-------- THE DATA

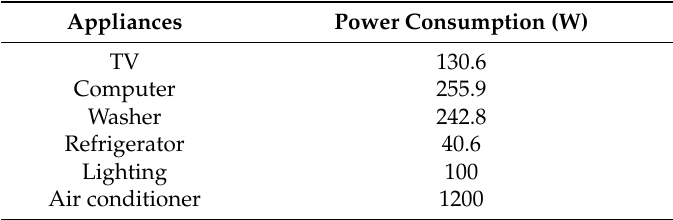
Table 4. Household appliances and their energy consumption [25].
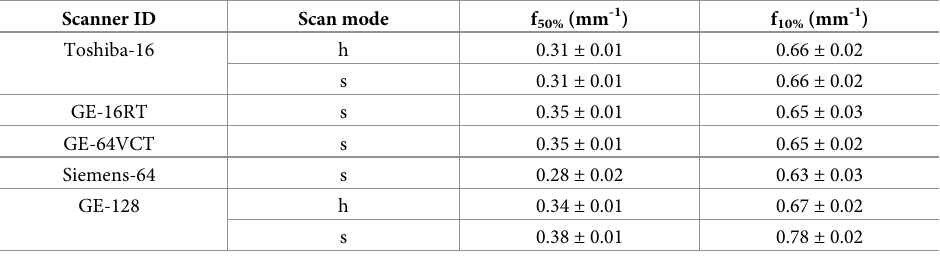
Table 7. Spatial frequencies (mean ± standard deviation across five repeated measurements) corresponding to 50% (f 50% ) and 10% (f 10% ) of the MTF curves, for each CT scanner/acquisition protocol.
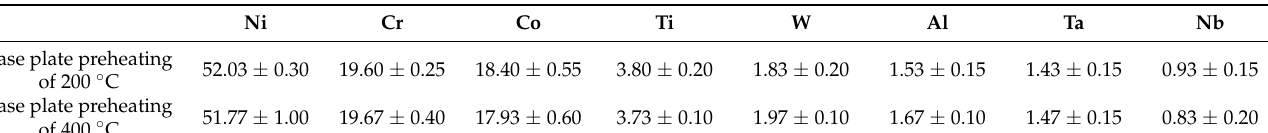
Table 3. Chemical composition of IN939 unfused powder used at 200 °C and 400 °C preheating temperatures measured using EDX in weight percentage (wt. %).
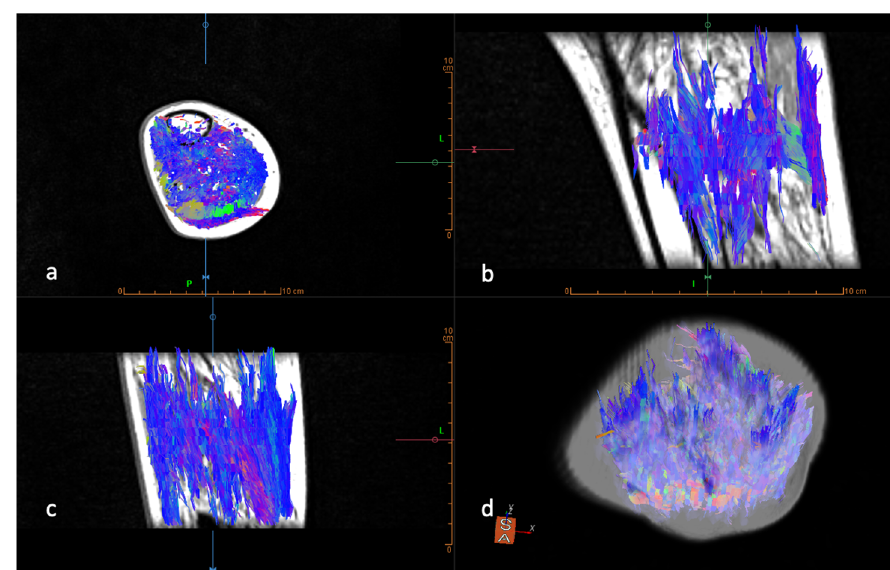
Figure 4. Axial ( a ), sagittal ( b ), coronal ( c ), and axial fusion tractography ( d ) images of a type II spinal muscular atrophy patient show rarefaction of regular muscle fibers. The DTI sequence (slice thickness: 3 mm, b value: 400, number of directions: 12) shows a mean FA value of 0.61 calculated on leg muscle compartments ROI.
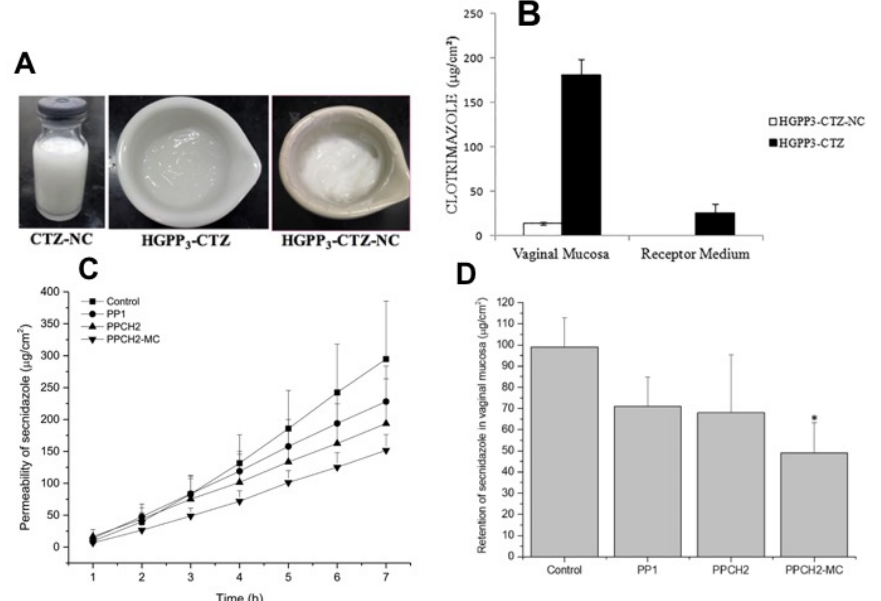
Figure 8. Hydrogel formulations containing clotrimazole nanocapsules ( A ). The results of ex vivo permeation and retention evaluations in vaginal mucosa of hydrogel formulations containing clotrimazole ( B ) [171]. Reprinted with permission from ref. [171]. Copyright 2017 Elsevier Inc. The results of ex vivo permeation ( C ) and retention evaluations in vaginal mucosa ( D ) of secnidazole loaded hydrogels [217]. * p < 0.05 compared with Control group. Reprinted with permission from ref. [217]. Copyright 2021 Elsevier Inc.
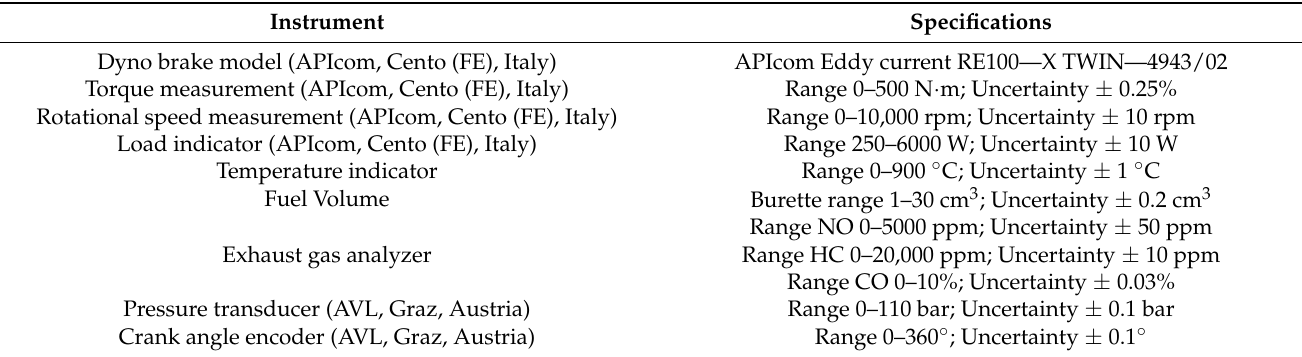
Table 3. Main specifications about the measuring instruments used in the test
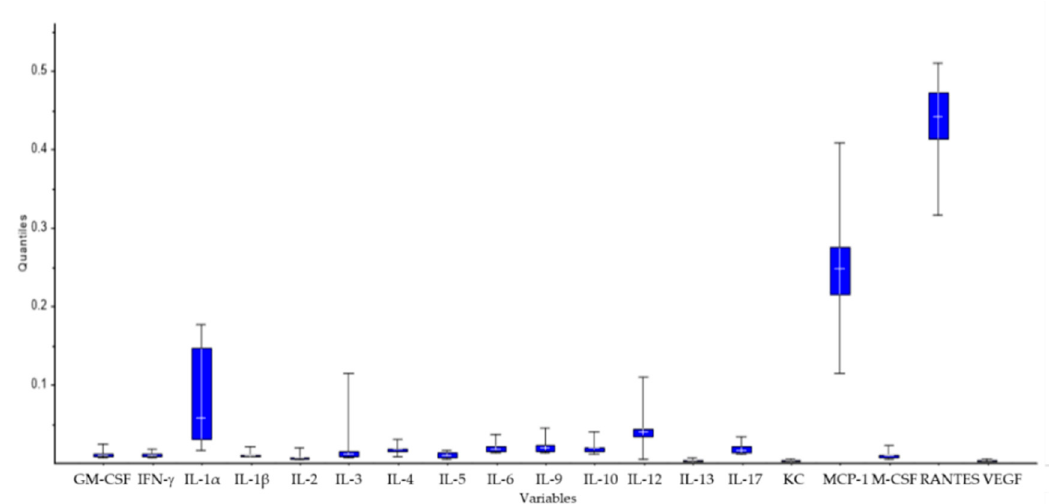
Figure 6. Multivariate analysis on the cytokine profile obtained in Leishmania -infected cocultures of lymphocytes and macrophages in the presence of nucleotides and AHCC.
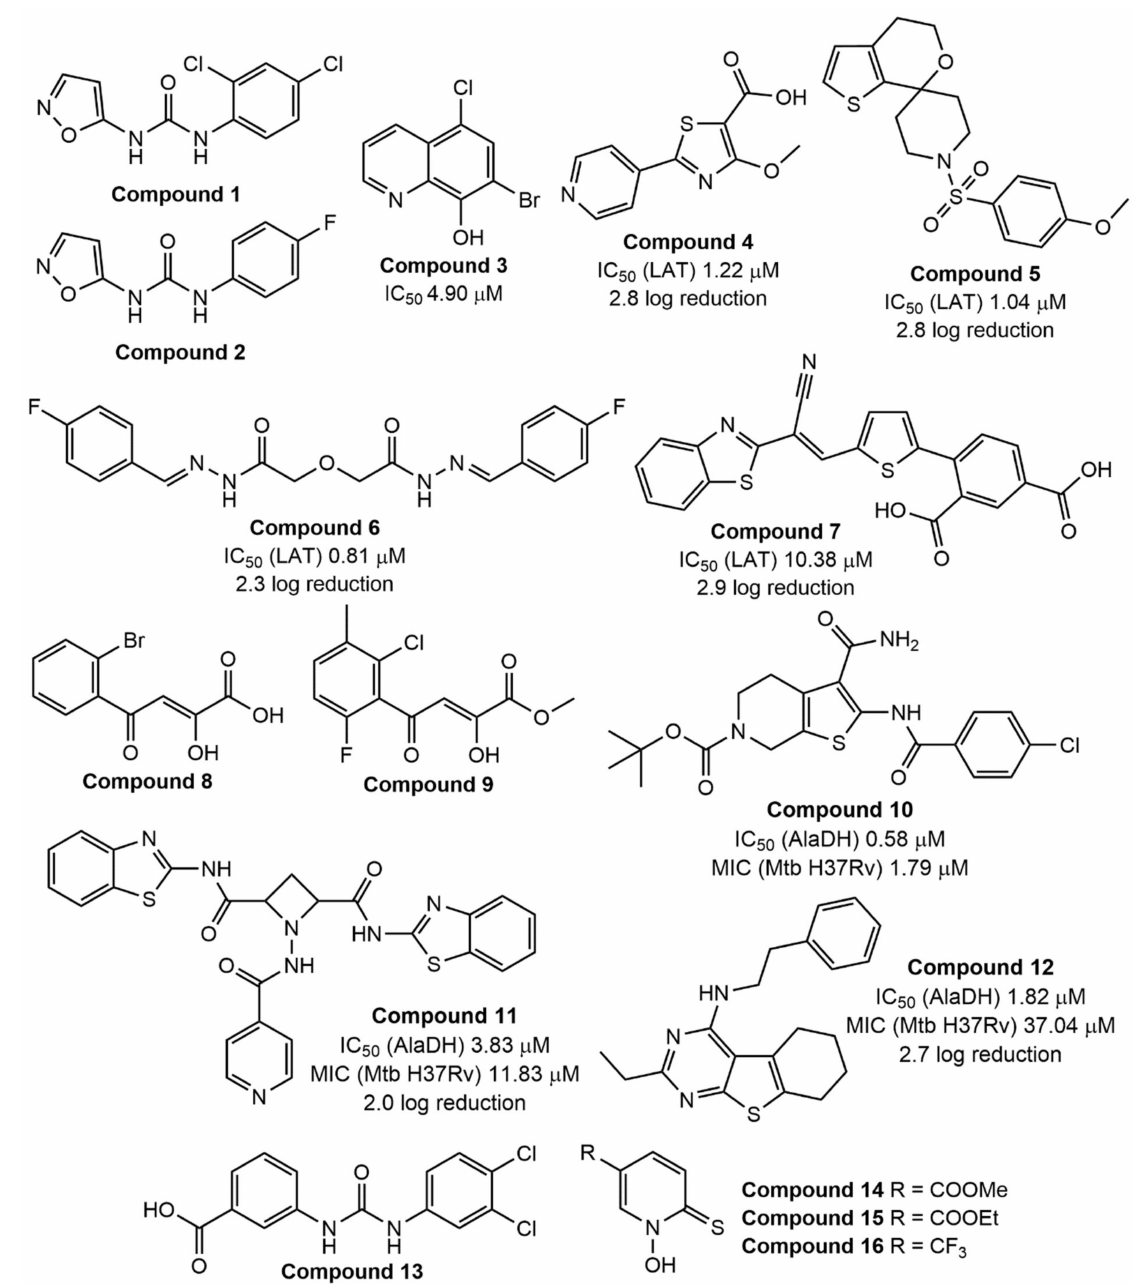
Figure 1. Early-stage small molecules with established drug targets for dormant M. tuberculosis . Compound 1: 1-(2,4-dichlorophenyl)-3-(isoxazol-5-yl)urea; compound 2: 1-(4-fluorophenyl)-3-(isoxazol-5-yl)urea; compound 3: 7-bromo-5-chloroquinolin-8-ol; compound 4: 4-methoxy-2-(pyridin-4-yl)thiazole-5-carboxylic acid; compound 5: 1-((4-methoxyphenyl)sulfonyl)-4 (cid:48) ,5 (cid:48) -dihydrospiro[piperidine-4,7 (cid:48) -thieno[2 ,3- c ]pyran]; compound 6: 2,2 (cid:48) -oxybis( N (cid:48) - (4-fluorobenzylidene)acetohydrazide); compound 7: 4-(5-(2-(benzo[ d ]thiazol-2-yl)-2-cyanovinyl)thiophen-2- yl)isophthalic acid; compound 8: 4-(2-bromophenyl)-2-hydroxy-4-oxobut-2-enoic acid; compound 9: methyl ester of -4-(2-chloro-6-fluoro-3-methylphenyl)-2-hydroxy-4-oxobut-2-enoic acid; compound 10: tert -butyl ester of 3-carbamoyl-2-(4-chlorobenzamido)-4,7-dihydrothieno[2,3- c ]pyridine-6(5 H )-carboxylic acid; compound 11: N 2 , N 4 - bis(benzo[ d ]thiazol-2-yl)-1-(isonicotinamido)azetidine-2,4-dicarboxamide; compound 12: 2-ethyl- N -phenethyl-5,6,7,8- tetrahydrobenzo[4,5]thieno[2,3- d ]pyrimidin-4-amine; compound 13: 3-(3-(3,4-dichlorophenyl)ureido)benzoic acid; com- pound 14: methyl ester of 1-hydroxy-6-thioxo-1,6-dihydropyridine-3-carboxylic acid; compound 15: ethyl ester of 1-hydroxy- 6-thioxo-1,6-dihydropyridine-3-carboxylic acid; compound 16: 1-hydroxy-5-(trifluoromethyl)pyridine-2(1 H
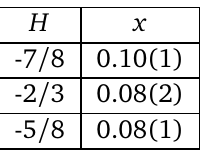
∼ 0.104 when H < − 1 / 2. f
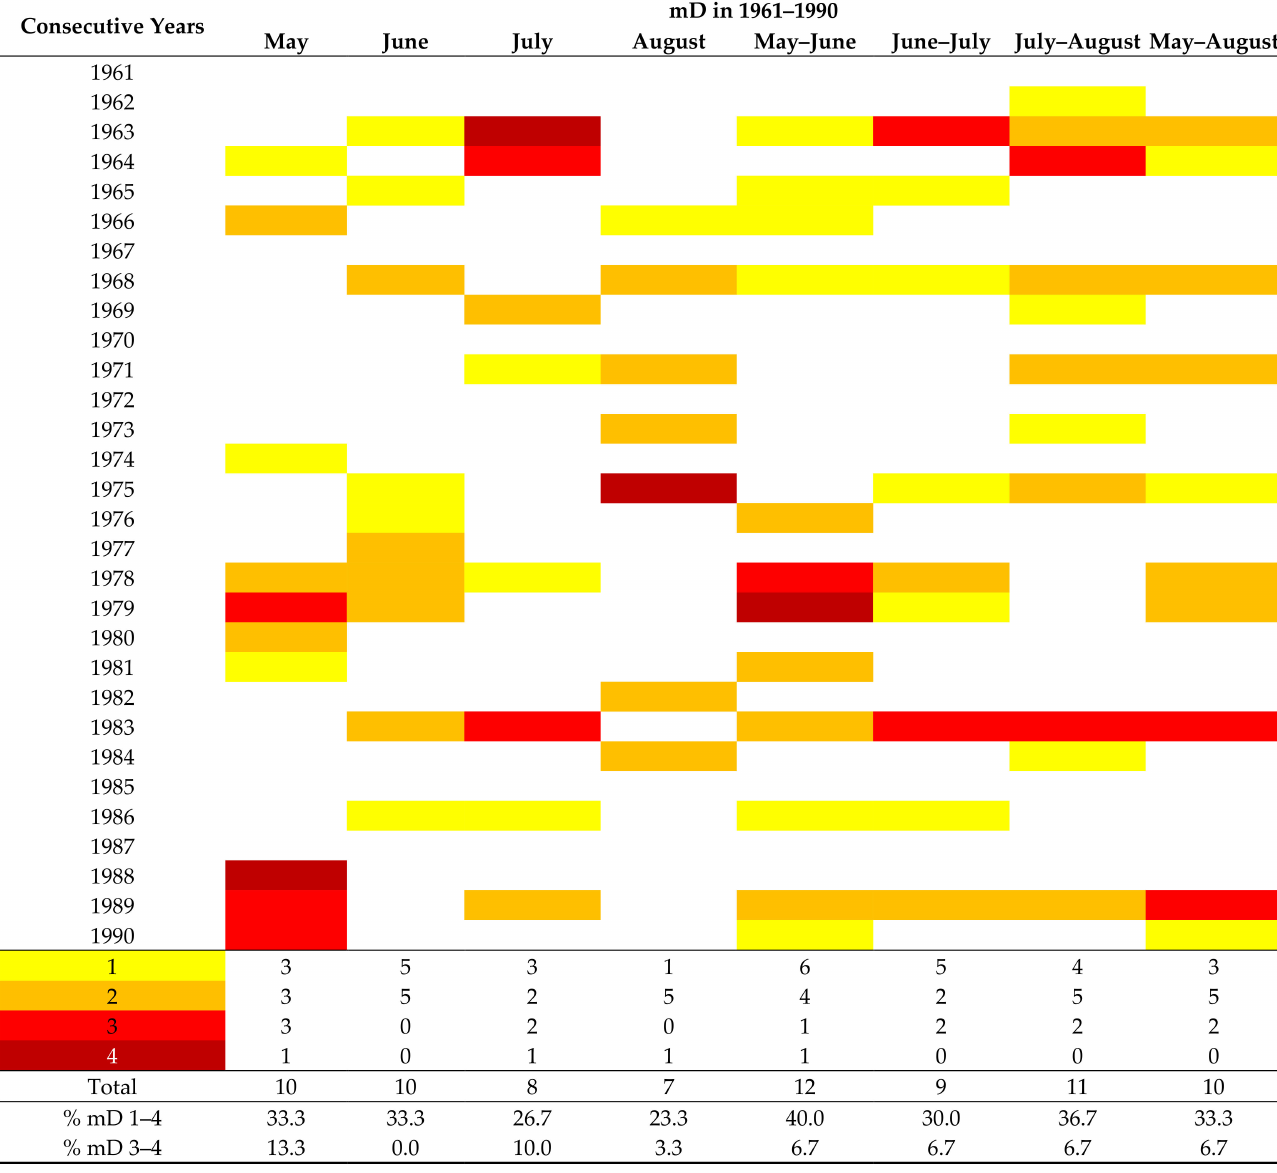
Figure 1. Occurrence of meteorological droughts (mD) determined on the base of the SPI during the period of active plant growth and development (May–August) in the region of Bydgoszcz in 1961–1990. The colors illustrate the level of drought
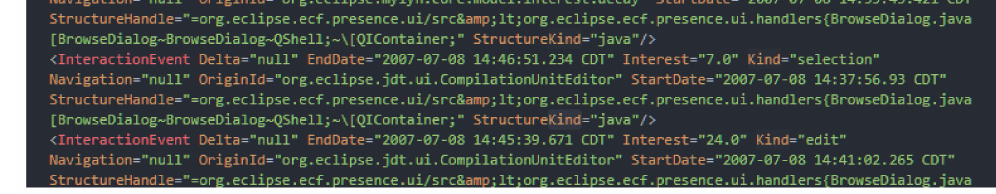
Figure 9. An example of Mylyn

----------------

**WHAT NEEDS TO BE DONE:**
Reproduce the data above exactly, but only the lines from the one showing "Table 3. Chemical" through the one showing "Figure 6. Multivariate", with both ends kept and the pictures left out.

**RESPONSE AREA:**
Table 3. Chemical composition of IN939 unfused powder used at 200 °C and 400 °C preheating temperatures measured using EDX in weight percentage (wt. %).
Figure 4. Axial ( a ), sagittal ( b ), coronal ( c ), and axial fusion tractography ( d ) images of a type II spinal muscular atrophy patient show rarefaction of regular muscle fibers. The DTI sequence (slice thickness: 3 mm, b value: 400, number of directions: 12) shows a mean FA value of 0.61 calculated on leg muscle compartments ROI.
Figure 8. Hydrogel formulations containing clotrimazole nanocapsules ( A ). The results of ex vivo permeation and retention evaluations in vaginal mucosa of hydrogel formulations containing clotrimazole ( B ) [171]. Reprinted with permission from ref. [171]. Copyright 2017 Elsevier Inc. The results of ex vivo permeation ( C ) and retention evaluations in vaginal mucosa ( D ) of secnidazole loaded hydrogels [217]. * p < 0.05 compared with Control group. Reprinted with permission from ref. [217]. Copyright 2021 Elsevier Inc.
Table 3. Main specifications about the measuring instruments used in the test
Figure 6. Multivariate analysis on the cytokine profile obtained in Leishmania -infected cocultures of lymphocytes and macrophages in the presence of nucleotides and AHCC.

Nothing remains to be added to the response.